To all the pre-med undergraduates out there, put down the organic chemistry text book and MCAT prep flashcards. You may be wasting your time.

To combat the shortage of primary care doctors, medical schools are changing their admissions criteria. A recent initiative within the medical community will see to it that grades and test scores count for less in medical schools’ acceptance policies while personal qualities such as “social accountability” count for more.

In his book Med School Rx: Getting In, Getting Through, and Getting On with Doctoring, Walter Hartwig discusses the new direction medical school admissions have taken as a result of this “Initiative to Transform Medical Education,” prepared by experts commissioned by the American Medical Association.

The initiative issued 10 recommendations. The first instructs admissions officers at medical schools to “Apportion more weight in admissions decisions to characteristic of applicants that predict success in the interpersonal domains of medicine.”

“The basic intent of the recommendation,” Hartwig explains, “is to improve our ability to find future primary care physicians in the applicant pool, and history suggests that they are not among the high MCAT [the Medical College Admission Test] achievers.”

Until now, the AMA claims, medical-school admission processes selected mostly for applicants’ “abilities to acquire knowledge and to problem-solve.” But the authors of the initiative believe that those talents “may lead physicians to perceive patients simply as sources of data and ‘problems to be solved,’ instead of as individuals in need.”
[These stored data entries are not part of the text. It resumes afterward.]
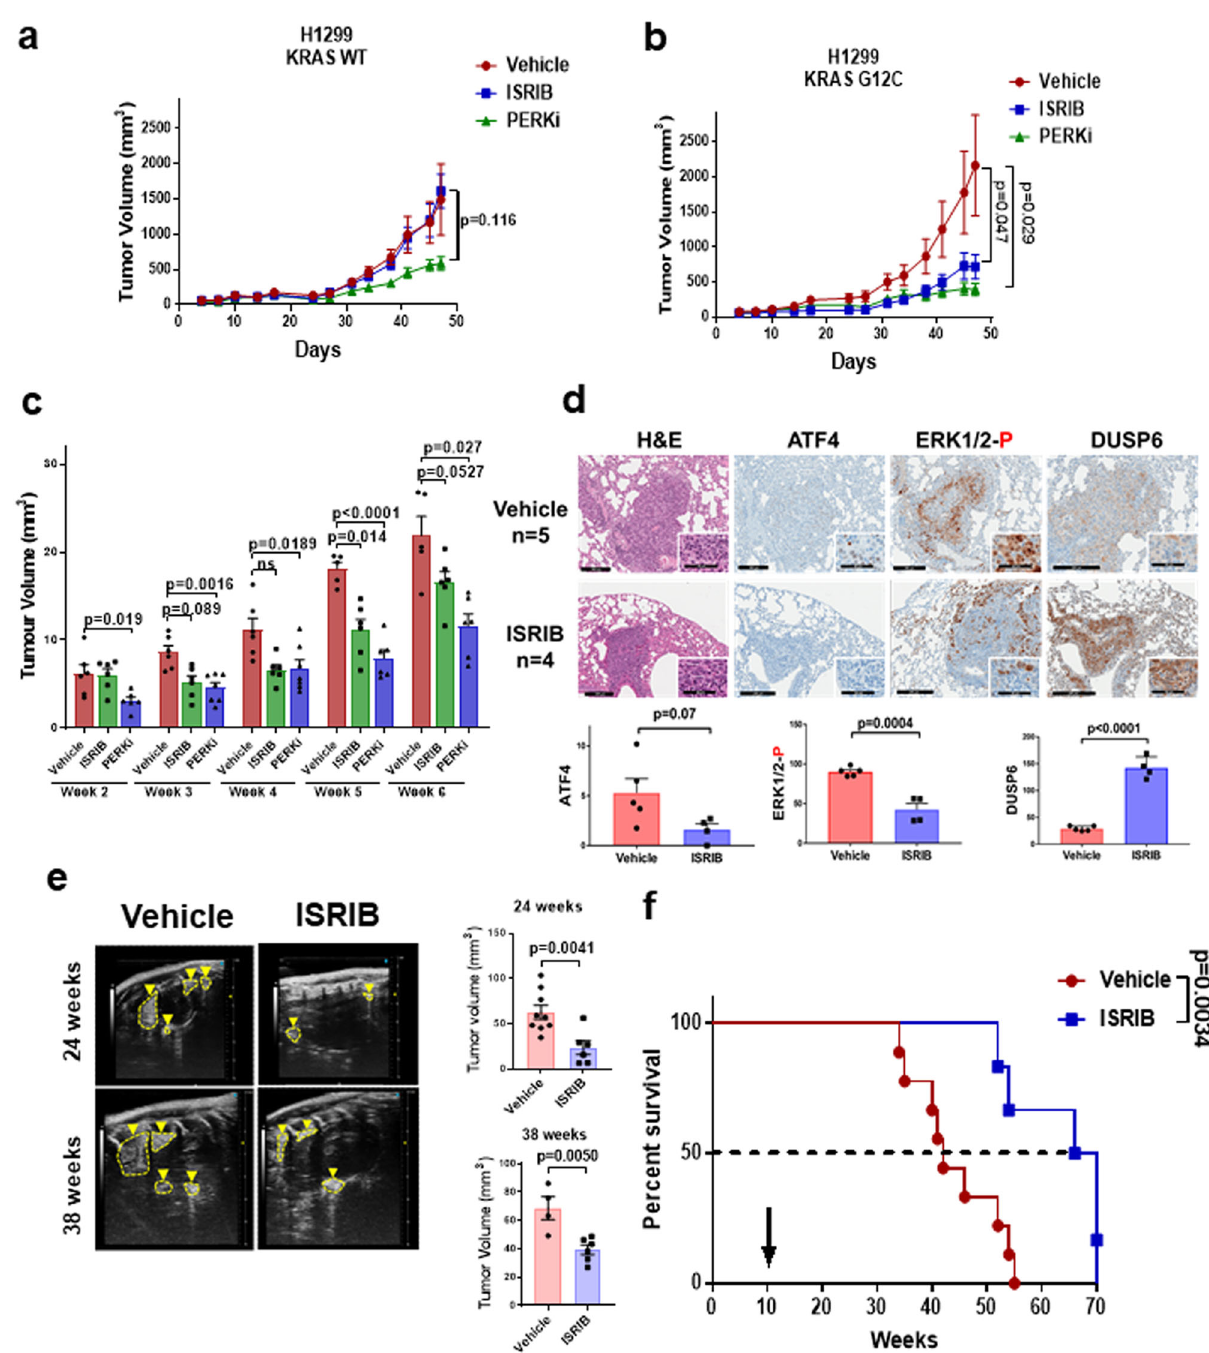
Fig. 5 ISR inhibition antagonizes p-eIF2 α function in mutant KRAS lung tumor cells. a , b Mouse KRAS G12D eIF2 α S/S and eIF2 α A/A cells ( a ) or human LUAD cell lines with either WT KRAS or KRAS G12C ( b ) were left untreated or pre-treated with 1 µ M thapsigargin (TG) for 30 min followed by treatments with increasing ISRIB concentrations for 1 h. Protein extracts (50 µ g) were subjected to immunoblotting for the indicated proteins. Quanti fi cations of blots for phosphorylated ERK (ERK-P) and DUSP6 in eIF2 α S/S and eIF2 α A/A cells were obtained from four biological replicates. ERK-P was normalized to total ERK whereas DUSP6 expression to Tubulin. One biological replicate consisted of eIF2 α S/S and eIF2 α A/A samples analyzed on the same blot shown in a whereas the rest of the biological replicates consisted of eIF2 α S/S and eIF2 α A/A samples derived from the same sets of experiments analyzed on separate blots but processed in parallel. ATF4 was used as a marker of the antagonistic effects of ISRIB on p-eIF2-mediated mRNA translation in the tumor cells. Data represent mean ± SEM. Signi fi cance in differences between two datasets was determined using two-tailed unpaired t- test. P values are indicated on the bar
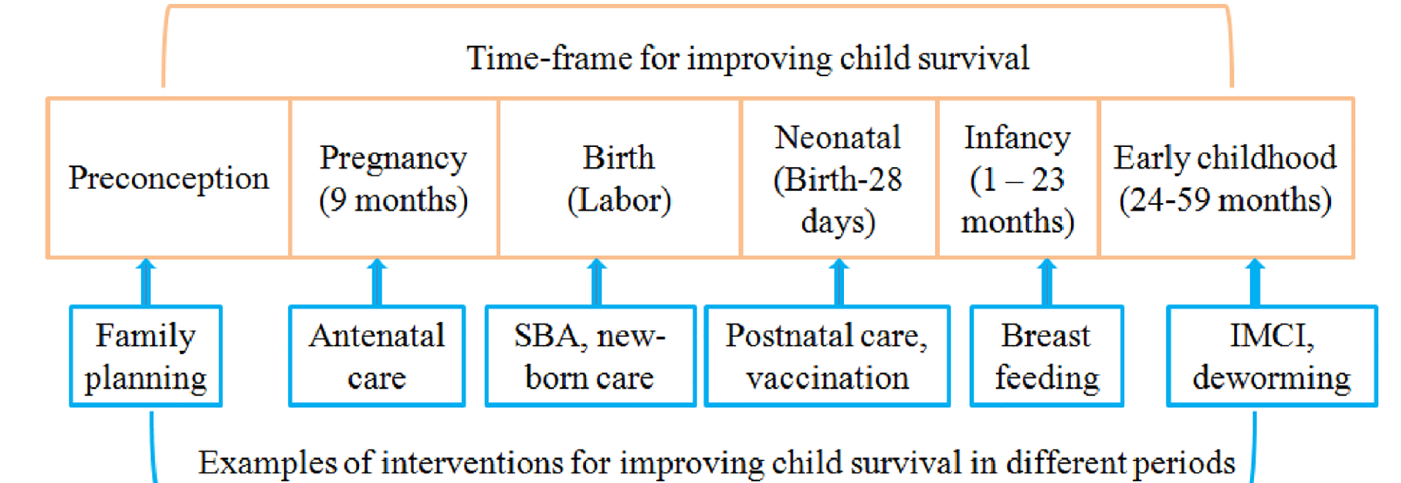
Fig 2. Conceptual framework on defining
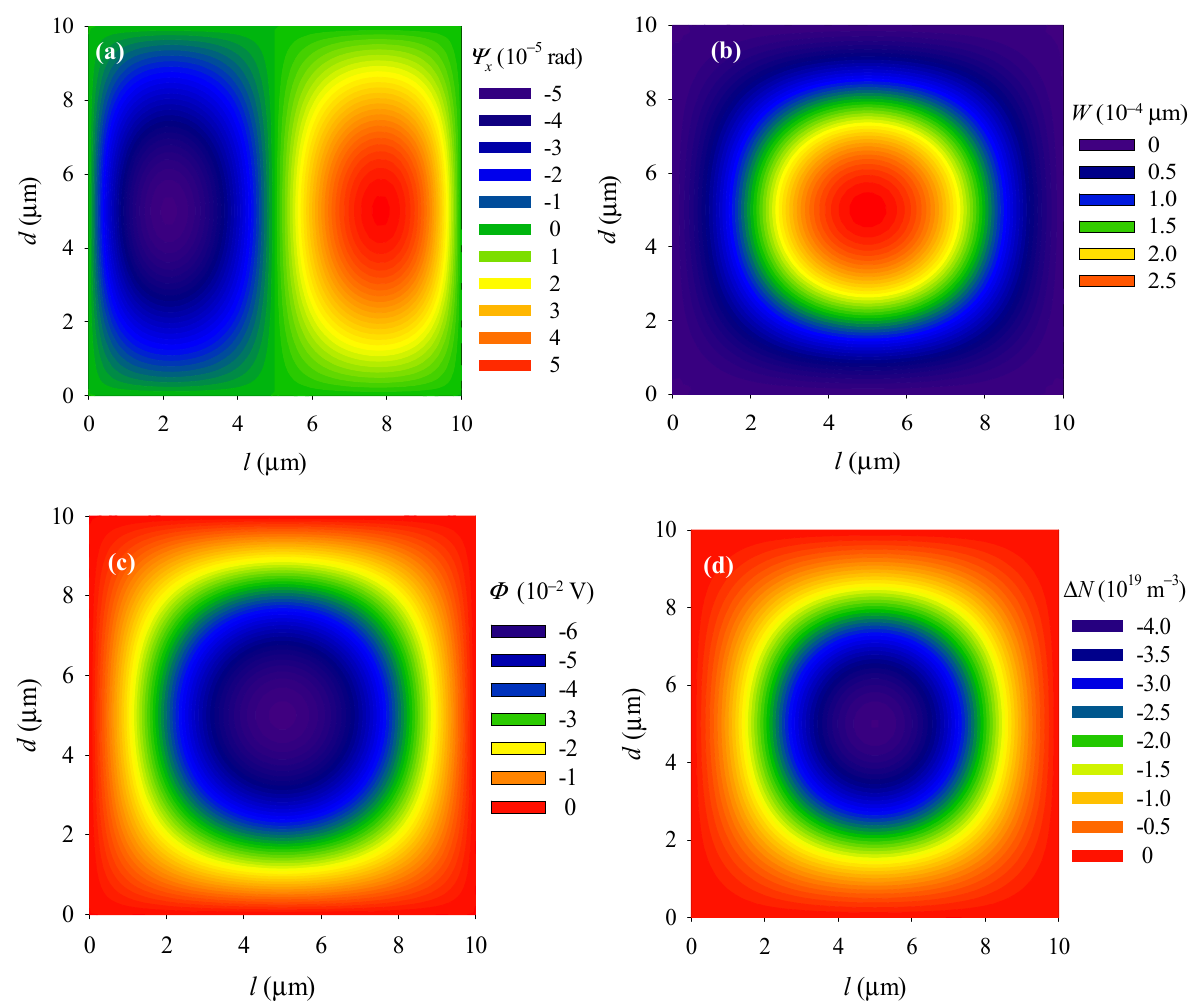
Figure 3. Distributions of ( a ) shear displacement Ψ x , ( b ) deflection W , ( c ) electric potential Φ , and ( d ) electron concentration perturbation Δ N in the plate.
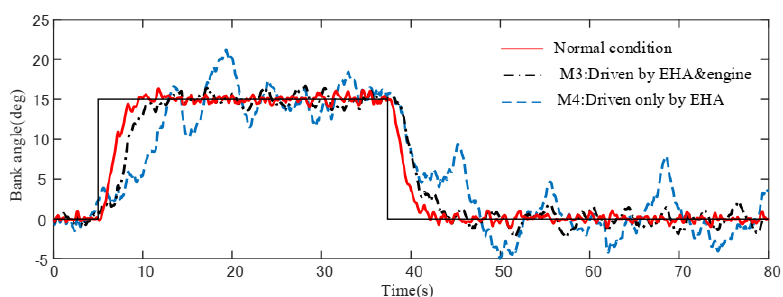
Figure 17. Bank angle response for damage scenario II under uncertainties and turbulences.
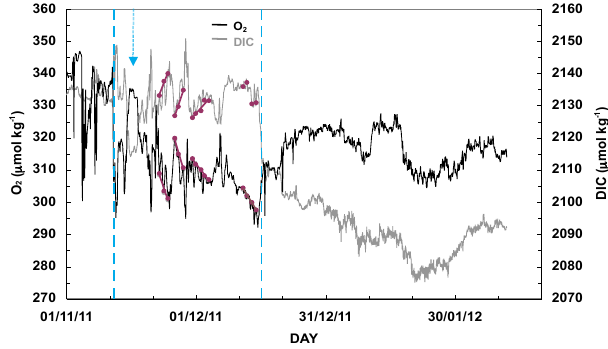
Figure 7. Distribution of O 2 in µmolkg − 1 (black, left vertical axis) and DIC in µmolkg − 1 (grey, right vertical axis) between 1 Novem- ber 2011 and 12 February 2012. The purple dots and lines indicate the periods when NCP estimates have been made. The cyan dashed lines indicate 12 November and 16 December and the cyan arrow 16 November (see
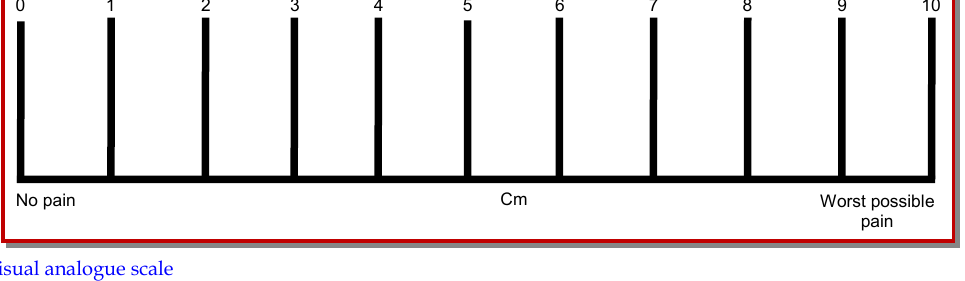
Figure 1: Visual analogue scale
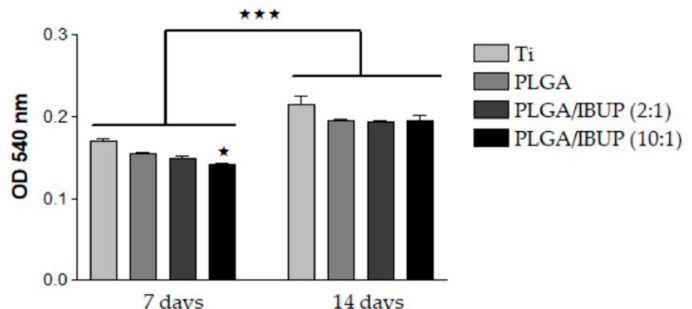
Figure 11. Collagen synthesis of human fibroblasts grown on PLGA-based coatings for 7 and 14 days (cid:70) p (Sirius Red assay), < 0.05 vs. uncoated Ti substrate;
Furthermore, during their training, today’s physicians “lose altruism and the caring aspects of medicine.” They do not become “advocates for patients related to issues related to social justice (for example, elimination of health care disparities, access to care) [or] citizen leaders inside and outside of the medical profession.”

But some evidence suggests that the AMA is going after the wrong target. Government policy, not lack of “altruism,” appears to be behind the shortage of primary care physicians.

Only a small fraction of graduating medical students go into primary care today. One probable reason is that it pays a lot less than specialty practice — slightly more than half the amount, on average ($161,816 in 2004 compared with $297,000 for specialists).

Price manipulation by a government-sanctioned system is a factor in the pay differential. In a 2007 Annals of Internal Medicine article, “The Primary Care-Specialty Income Gap: Why It Matters,” Thomas Bodenheimer, Robert A. Berenson, and Paul Rudolf list several reasons why primary physicians earn less. One factor is technology, which enables specialists to increase the number of their procedures. Primary care doctors find it hard to increase the number of patients without diminishing patient satisfaction.

A more fundamental reason is the way that treatment prices are assessed. At the heart of the medical pricing system is a small panel of central planners called the Relative Value Scale Update Committee, a panel of 26 voting members, the vast majority of whom represent specialty societies. RUC is part of the Resource-Based Relative Value Scale system, the model used by Medicare, Medicaid, and nearly all HMOs to determine compensation for physician services.

In a policy enshrined in U. S. law in 1989, the RUC assigns a value for each new procedure and considers price revisions for existing services. Doctors’ representatives on this committee basically vote themselves raises.

Specialists are favored over generalists because under the Balanced Budget Act of 1997, the total amount of money paid by Medicare is like a pie. If one group receives a larger slice due to increased fees or greater volume, everyone else gets a smaller slice.

Because primary care physicians make up about half of all doctors, higher fees for them would decrease fees for most RUC voting members severely. But specialists’ fees are only a small slice of the compensation pie, so increasing those fees doesn’t hurt the earning power of the other members as much.

Another factor is that private insurers have embraced the government-sanctioned RBRVS system. And, due to the negotiating power of organized specialty groups like the American College of Radiology, insurers are forced to pay higher fees to specialists.

Technology, government policy, and organized interests have combined to make specialty medicine attractive financially to graduating medical students.

Duke Cheston is a reporter and writer for the John W. Pope Center for Higher Education Policy in Raleigh (popecenter.org).